ClimatLe point de bascule de l’Amazonie approche plus vite que prévu
L’immense forêt pourrait très vite se muer en savane, à cause de l’abattage effréné des arbres et du réchauffement climatique. Ce qui aurait des incidences en matière de gaz à effet de serre.
Sous les coups de boutoir du réchauffement et de la déforestation, l’Amazonie approche plus rapidement que prévu d’un «point de bascule» qui pourrait transformer en savane la plus grande forêt tropicale du monde, puits de carbone vital pour l’équilibre de la planète.

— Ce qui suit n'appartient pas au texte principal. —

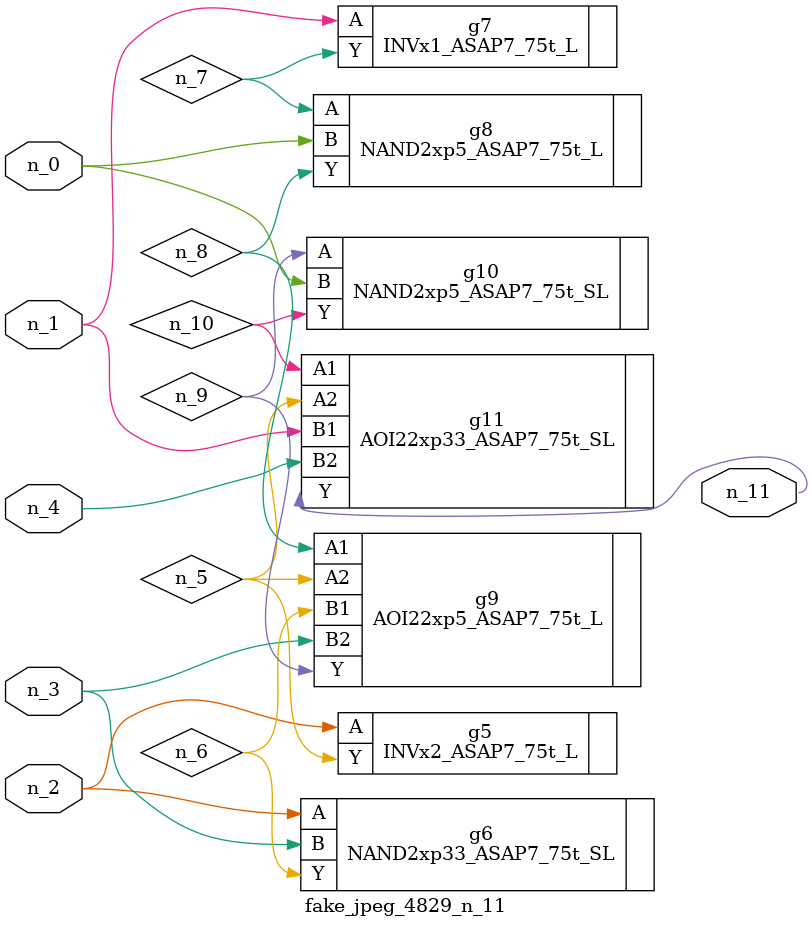
<source format=v>
module fake_jpeg_4829_n_11 (n_3, n_2, n_1, n_0, n_4, n_11);

input n_3;
input n_2;
input n_1;
input n_0;
input n_4;

output n_11;

wire n_10;
wire n_8;
wire n_9;
wire n_6;
wire n_5;
wire n_7;

INVx2_ASAP7_75t_L g5 ( 
.A(n_2),
.Y(n_5)
);

NAND2xp33_ASAP7_75t_SL g6 ( 
.A(n_2),
.B(n_3),
.Y(n_6)
);

INVx1_ASAP7_75t_L g7 ( 
.A(n_1),
.Y(n_7)
);

NAND2xp5_ASAP7_75t_L g8 ( 
.A(n_7),
.B(n_0),
.Y(n_8)
);

AOI22xp5_ASAP7_75t_L g9 ( 
.A1(n_8),
.A2(n_5),
.B1(n_6),
.B2(n_3),
.Y(n_9)
);

NAND2xp5_ASAP7_75t_SL g10 ( 
.A(n_9),
.B(n_0),
.Y(n_10)
);

AOI22xp33_ASAP7_75t_SL g11 ( 
.A1(n_10),
.A2(n_5),
.B1(n_1),
.B2(n_4),
.Y(n_11)
);


endmodule
</source>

Pour arriver à ce nouveau constat alarmant, publié lundi dans la revue «Nature Climate Change», des chercheurs ont analysé 25 années de données satellitaires pour évaluer la résilience de la forêt amazonienne à des traumatismes comme les incendies ou les sécheresses. Et cet indicateur clé de la santé globale de l’écosystème amazonien a baissé sur plus de 75% de sa surface et de près de 50% en capacité de résilience dans les endroits les plus malmenés, notamment près d’activités humaines ou affectés par des sécheresses, explique Tim Lenton, de l’Université britannique d’Exeter, coauteur de l’étude.
«Les gens coupent ou brûlent la forêt, deuxième élément de pression»

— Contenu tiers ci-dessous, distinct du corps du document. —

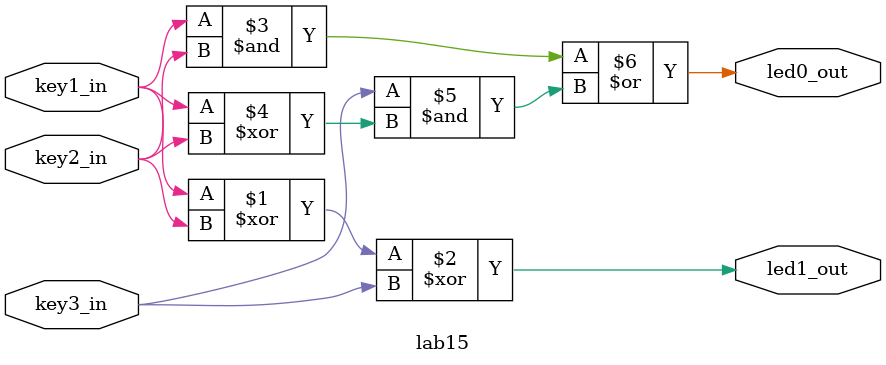
<source format=v>
module lab15(
    input wire key1_in,
    input wire key2_in,
    input wire key3_in,
    output  wire led1_out,
    output wire led0_out
);

    assign led1_out = key1_in ^ key2_in ^ key3_in;
    assign led0_out = (key1_in & key2_in) | (key3_in & (key1_in ^ key2_in));

endmodule
</source>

Selon les modélisations, le réchauffement climatique à lui seul pourrait pousser la forêt amazonienne vers une transformation irrémédiable en savane. Le dernier rapport du Giec, les experts climatiques de l’ONU, publié il y a une semaine, a de nouveau alerté sur cette possibilité qui pourrait être enclenchée vers 2050. «Mais évidemment, il n’y a pas que le changement climatique, les gens coupent ou brûlent la forêt, ce qui est un deuxième élément de pression», poursuit Tim Lenton. «Ces deux facteurs interagissent, donc il y a des inquiétudes que la transition se produise encore plus tôt.»
Outre l’Amazonie, des systèmes aussi importants pour l’équilibre planétaire que les calottes glaciaires, le «permafrost» (sol gelé en permanence, notamment en Sibérie) – qui contient d’énormes quantités de méthane ou de CO2 –, les récifs coralliens, le régime des moussons sud-asiatique ou des courants maritimes atlantiques sont menacés par ces «points de bascule», qui pourraient radicalement modifier le monde dans lequel nous vivons.

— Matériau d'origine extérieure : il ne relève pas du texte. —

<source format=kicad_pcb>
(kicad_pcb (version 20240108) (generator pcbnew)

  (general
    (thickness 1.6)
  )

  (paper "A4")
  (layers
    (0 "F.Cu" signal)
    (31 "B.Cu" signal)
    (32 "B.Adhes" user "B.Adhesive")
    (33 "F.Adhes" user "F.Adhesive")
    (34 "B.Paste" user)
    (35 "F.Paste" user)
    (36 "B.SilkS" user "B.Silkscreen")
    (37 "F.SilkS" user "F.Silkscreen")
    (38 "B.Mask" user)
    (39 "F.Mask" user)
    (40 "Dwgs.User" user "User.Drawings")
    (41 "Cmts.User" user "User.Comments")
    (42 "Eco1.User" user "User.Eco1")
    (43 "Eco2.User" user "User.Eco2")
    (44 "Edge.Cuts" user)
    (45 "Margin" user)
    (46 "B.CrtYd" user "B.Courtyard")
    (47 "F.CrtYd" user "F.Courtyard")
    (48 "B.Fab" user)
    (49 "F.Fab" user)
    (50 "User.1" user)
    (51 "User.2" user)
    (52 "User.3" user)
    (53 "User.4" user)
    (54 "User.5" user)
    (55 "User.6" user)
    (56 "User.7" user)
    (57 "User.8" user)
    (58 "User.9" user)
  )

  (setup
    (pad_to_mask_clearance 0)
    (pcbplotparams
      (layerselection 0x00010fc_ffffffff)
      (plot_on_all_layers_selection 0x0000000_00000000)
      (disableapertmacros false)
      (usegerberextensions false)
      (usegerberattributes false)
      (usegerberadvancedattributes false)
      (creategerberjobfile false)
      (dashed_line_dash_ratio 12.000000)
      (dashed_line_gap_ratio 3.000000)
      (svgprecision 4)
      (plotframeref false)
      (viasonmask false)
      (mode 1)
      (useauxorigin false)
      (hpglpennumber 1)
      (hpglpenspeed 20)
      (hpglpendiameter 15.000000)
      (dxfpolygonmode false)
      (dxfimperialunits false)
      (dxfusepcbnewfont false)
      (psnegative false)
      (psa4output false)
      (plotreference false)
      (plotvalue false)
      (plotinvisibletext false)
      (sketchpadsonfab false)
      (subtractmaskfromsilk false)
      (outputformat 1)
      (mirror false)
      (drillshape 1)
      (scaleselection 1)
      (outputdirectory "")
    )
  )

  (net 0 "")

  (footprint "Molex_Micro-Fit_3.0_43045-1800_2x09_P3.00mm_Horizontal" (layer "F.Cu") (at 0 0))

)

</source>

Dans l’Amazonie brésilienne, la déforestation a atteint des niveaux records depuis l’accession au pouvoir du président Jair Bolsonaro, en 2019. La forêt amazonienne brésilienne, qui représente 60% du total, est déjà passée, selon une récente étude, de «puits de carbone» à source de carbone nette, relâchant sur la dernière décennie 20% de plus de ce puissant gaz à effet de serre qu’elle n’en a absorbé.
Les tonnes de CO₂ accentueraient le réchauffement
Le récent rapport du Giec a souligné à quel point les écosystèmes naturels étaient menacés, alors même que leur bonne santé pourrait contribuer efficacement à la lutte contre le changement climatique. Terres et végétation ont ainsi, bon an mal an, absorbé un tiers des émissions de CO2 depuis 1960.
La transformation en savane du bassin amazonien aurait donc des conséquences énormes, régionalement comme à l’échelle mondiale, alertent les auteurs. Environ 90 milliards de tonnes de CO2 – soit deux fois les émissions annuelles mondiales, toutes sources confondues – pourraient alors être relâchées dans l’atmosphère… accentuant encore le réchauffement.
Au niveau régional, ce n’est pas la seule forêt qui souffrirait: «Si vous perdez le rôle de l’Amazonie dans le cycle des pluies, il pourrait y avoir des conséquences pour le centre du Brésil, cœur agricole du pays», conclut Tim Lenton.